* [Multi-frame change data]
☆ ☆ ☆ ☆

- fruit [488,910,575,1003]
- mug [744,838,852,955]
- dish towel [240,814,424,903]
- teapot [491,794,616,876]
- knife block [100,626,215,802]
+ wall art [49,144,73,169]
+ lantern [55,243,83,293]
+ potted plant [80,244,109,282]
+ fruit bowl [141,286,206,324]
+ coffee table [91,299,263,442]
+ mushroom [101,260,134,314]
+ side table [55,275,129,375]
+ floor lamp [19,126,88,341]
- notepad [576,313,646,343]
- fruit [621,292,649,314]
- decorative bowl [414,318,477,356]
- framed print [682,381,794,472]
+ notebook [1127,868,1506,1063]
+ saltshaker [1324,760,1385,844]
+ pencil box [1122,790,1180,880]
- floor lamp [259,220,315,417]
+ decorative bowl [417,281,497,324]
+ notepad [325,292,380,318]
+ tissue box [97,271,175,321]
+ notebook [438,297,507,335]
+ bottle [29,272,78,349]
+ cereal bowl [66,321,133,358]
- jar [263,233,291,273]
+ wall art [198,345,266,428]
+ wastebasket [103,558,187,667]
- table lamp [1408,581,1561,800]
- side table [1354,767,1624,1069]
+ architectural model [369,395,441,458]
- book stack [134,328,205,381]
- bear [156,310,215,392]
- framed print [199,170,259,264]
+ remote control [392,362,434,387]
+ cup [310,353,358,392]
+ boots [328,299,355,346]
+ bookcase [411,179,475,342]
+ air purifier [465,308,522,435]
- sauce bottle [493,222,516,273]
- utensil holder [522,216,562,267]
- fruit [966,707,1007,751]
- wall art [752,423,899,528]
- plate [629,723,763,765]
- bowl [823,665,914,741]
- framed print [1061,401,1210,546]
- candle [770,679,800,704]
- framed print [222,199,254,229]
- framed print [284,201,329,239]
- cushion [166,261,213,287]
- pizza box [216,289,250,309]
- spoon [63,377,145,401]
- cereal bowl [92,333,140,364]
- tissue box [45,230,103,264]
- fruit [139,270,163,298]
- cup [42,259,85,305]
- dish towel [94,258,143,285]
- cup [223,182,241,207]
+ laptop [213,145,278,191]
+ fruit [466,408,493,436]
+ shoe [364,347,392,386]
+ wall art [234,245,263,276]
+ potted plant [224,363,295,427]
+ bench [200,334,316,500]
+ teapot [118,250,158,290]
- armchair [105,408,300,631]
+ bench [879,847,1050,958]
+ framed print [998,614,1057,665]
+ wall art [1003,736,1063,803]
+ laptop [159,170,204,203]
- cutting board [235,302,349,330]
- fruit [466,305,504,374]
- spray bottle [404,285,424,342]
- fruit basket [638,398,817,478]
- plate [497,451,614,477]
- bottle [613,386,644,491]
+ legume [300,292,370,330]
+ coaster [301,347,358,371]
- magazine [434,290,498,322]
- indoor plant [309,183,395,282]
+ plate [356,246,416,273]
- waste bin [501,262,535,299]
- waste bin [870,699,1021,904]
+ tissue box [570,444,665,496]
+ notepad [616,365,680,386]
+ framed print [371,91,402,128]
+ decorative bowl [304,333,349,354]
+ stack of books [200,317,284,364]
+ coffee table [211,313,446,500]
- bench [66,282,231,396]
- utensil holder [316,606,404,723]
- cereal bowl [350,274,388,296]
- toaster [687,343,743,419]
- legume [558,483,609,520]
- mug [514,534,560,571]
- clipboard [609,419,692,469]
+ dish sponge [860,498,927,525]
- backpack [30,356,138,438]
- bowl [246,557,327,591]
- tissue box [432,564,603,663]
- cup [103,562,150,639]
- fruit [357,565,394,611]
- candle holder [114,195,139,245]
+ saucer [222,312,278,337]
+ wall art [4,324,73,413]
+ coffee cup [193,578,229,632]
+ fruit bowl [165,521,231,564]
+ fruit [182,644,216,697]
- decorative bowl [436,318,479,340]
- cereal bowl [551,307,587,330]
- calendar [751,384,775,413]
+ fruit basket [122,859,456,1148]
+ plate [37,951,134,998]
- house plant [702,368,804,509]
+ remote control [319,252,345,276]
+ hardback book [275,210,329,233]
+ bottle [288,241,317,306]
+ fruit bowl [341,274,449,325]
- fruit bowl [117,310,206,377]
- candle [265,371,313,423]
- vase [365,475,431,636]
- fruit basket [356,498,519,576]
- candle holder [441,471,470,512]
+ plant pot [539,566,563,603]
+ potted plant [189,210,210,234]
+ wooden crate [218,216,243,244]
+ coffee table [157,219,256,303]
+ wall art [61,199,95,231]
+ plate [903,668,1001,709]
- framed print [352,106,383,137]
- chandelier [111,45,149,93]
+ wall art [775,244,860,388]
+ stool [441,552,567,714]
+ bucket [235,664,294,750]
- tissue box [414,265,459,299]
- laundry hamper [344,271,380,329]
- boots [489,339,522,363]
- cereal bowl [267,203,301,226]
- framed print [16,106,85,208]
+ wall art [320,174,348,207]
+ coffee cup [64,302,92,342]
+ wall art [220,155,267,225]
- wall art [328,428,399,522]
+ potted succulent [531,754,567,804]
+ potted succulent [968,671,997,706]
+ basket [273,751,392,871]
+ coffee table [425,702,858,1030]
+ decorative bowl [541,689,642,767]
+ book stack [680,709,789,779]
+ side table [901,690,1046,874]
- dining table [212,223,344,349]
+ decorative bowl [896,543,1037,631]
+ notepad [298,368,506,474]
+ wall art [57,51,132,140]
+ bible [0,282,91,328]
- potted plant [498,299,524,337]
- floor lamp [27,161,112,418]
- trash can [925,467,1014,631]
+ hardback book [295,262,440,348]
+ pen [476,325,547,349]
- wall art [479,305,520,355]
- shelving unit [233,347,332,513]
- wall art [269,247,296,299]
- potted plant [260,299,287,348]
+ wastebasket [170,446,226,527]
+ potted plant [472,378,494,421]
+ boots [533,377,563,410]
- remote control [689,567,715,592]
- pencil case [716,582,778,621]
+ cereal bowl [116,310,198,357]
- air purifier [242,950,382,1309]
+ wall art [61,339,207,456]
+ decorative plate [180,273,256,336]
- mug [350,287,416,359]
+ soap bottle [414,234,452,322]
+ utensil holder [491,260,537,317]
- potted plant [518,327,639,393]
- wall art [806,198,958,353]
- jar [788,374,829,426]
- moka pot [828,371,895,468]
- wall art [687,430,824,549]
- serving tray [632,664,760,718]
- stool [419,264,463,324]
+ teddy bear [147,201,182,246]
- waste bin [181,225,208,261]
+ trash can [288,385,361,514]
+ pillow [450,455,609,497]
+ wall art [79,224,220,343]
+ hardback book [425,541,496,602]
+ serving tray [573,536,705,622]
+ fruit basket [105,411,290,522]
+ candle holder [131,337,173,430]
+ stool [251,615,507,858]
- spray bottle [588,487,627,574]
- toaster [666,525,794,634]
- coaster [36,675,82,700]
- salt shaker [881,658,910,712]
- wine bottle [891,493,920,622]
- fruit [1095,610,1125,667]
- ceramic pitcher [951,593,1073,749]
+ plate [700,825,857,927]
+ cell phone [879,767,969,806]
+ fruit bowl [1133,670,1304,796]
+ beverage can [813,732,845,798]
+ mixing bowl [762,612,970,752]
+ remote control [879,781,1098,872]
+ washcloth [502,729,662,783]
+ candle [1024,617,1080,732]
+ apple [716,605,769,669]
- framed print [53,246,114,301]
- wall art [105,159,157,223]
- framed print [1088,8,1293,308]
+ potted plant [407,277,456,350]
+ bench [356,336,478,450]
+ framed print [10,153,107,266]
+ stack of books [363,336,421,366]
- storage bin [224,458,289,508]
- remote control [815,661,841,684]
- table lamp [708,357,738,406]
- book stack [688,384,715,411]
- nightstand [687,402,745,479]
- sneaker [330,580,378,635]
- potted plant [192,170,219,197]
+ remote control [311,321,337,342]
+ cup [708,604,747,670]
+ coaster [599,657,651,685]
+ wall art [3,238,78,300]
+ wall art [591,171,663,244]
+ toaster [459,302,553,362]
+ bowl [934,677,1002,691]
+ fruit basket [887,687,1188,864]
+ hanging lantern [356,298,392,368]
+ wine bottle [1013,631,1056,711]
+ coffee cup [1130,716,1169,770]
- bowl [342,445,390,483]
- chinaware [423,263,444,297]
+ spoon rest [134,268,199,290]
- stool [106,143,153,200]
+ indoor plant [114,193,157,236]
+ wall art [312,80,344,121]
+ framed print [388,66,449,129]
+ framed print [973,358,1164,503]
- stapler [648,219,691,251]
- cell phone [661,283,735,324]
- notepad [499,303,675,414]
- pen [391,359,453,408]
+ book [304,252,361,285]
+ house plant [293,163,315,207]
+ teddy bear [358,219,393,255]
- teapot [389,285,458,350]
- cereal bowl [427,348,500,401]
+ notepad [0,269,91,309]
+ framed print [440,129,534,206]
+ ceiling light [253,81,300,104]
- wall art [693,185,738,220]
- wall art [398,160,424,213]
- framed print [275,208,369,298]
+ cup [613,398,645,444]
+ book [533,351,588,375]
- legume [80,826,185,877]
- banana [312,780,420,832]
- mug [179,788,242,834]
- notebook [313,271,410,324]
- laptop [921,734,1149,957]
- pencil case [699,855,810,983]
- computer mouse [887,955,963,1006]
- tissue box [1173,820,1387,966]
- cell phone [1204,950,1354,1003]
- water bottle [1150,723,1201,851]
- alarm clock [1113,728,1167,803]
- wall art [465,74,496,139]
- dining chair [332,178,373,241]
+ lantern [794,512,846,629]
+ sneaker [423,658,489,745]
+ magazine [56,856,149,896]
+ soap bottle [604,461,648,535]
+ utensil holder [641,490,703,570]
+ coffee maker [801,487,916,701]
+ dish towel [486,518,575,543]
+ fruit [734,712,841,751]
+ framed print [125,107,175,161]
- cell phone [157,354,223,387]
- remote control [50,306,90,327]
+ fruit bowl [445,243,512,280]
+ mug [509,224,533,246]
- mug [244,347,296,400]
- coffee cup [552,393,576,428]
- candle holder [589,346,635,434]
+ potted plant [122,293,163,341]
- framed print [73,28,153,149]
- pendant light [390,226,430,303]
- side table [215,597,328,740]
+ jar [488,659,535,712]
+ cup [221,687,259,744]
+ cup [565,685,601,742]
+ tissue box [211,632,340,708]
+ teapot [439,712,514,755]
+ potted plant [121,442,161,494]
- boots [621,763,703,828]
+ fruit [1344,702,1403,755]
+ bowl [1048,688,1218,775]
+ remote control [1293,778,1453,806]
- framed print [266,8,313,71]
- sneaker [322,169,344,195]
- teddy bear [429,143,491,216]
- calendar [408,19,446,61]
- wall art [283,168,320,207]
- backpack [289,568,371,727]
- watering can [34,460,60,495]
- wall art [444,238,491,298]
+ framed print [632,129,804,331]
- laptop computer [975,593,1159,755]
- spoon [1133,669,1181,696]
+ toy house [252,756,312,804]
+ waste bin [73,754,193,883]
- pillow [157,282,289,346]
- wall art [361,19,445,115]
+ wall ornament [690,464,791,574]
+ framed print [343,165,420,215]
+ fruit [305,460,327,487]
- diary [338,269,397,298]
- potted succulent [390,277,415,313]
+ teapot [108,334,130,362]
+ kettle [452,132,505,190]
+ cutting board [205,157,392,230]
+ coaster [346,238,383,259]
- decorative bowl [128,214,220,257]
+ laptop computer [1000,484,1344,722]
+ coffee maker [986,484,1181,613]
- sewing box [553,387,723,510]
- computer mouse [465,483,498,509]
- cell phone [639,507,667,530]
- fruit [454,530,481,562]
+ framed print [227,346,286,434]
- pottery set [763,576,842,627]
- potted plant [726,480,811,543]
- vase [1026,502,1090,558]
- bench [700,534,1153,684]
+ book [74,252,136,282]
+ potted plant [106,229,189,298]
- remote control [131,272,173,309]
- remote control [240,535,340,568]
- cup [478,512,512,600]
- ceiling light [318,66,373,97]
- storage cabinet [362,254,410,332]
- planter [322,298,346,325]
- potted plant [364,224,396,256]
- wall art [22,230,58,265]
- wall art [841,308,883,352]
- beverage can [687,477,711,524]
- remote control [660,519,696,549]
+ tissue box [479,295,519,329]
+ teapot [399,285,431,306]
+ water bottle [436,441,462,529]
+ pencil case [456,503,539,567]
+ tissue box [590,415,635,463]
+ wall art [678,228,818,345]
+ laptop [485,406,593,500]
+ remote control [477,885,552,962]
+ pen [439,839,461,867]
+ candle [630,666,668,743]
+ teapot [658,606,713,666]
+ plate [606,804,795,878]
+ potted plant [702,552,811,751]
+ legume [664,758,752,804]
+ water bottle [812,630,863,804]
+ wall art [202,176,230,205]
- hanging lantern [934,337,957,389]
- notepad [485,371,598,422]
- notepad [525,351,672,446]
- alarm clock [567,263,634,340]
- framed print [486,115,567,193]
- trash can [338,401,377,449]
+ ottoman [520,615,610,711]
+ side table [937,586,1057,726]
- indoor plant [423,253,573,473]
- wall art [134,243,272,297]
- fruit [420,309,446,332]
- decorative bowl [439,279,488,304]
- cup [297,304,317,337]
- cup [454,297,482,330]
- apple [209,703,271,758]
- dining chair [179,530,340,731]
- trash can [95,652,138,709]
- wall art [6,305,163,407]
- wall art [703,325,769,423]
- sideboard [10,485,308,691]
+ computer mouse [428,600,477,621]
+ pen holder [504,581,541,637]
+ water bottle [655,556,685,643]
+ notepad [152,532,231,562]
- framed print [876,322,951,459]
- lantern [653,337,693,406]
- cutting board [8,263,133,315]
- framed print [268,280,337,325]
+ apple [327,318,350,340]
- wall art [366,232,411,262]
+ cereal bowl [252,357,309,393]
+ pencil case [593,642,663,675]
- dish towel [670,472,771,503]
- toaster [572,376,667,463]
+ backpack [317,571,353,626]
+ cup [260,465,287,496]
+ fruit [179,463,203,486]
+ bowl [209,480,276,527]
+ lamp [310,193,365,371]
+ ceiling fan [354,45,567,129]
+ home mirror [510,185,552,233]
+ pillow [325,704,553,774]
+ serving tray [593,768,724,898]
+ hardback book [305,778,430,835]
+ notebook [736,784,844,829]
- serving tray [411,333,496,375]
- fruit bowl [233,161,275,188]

☆ ☆ ☆ ☆

* [What needs to be done]
Copy the stretch of the records above that runs from the line with "- ceiling light [318,66,373,97]" through the line with "tissue box [479,295,519,329]". Both end lines belong in the copy, and nothing else does.

* [Result for this task]
- ceiling light [318,66,373,97]
- storage cabinet [362,254,410,332]
- planter [322,298,346,325]
- potted plant [364,224,396,256]
- wall art [22,230,58,265]
- wall art [841,308,883,352]
- beverage can [687,477,711,524]
- remote control [660,519,696,549]
+ tissue box [479,295,519,329]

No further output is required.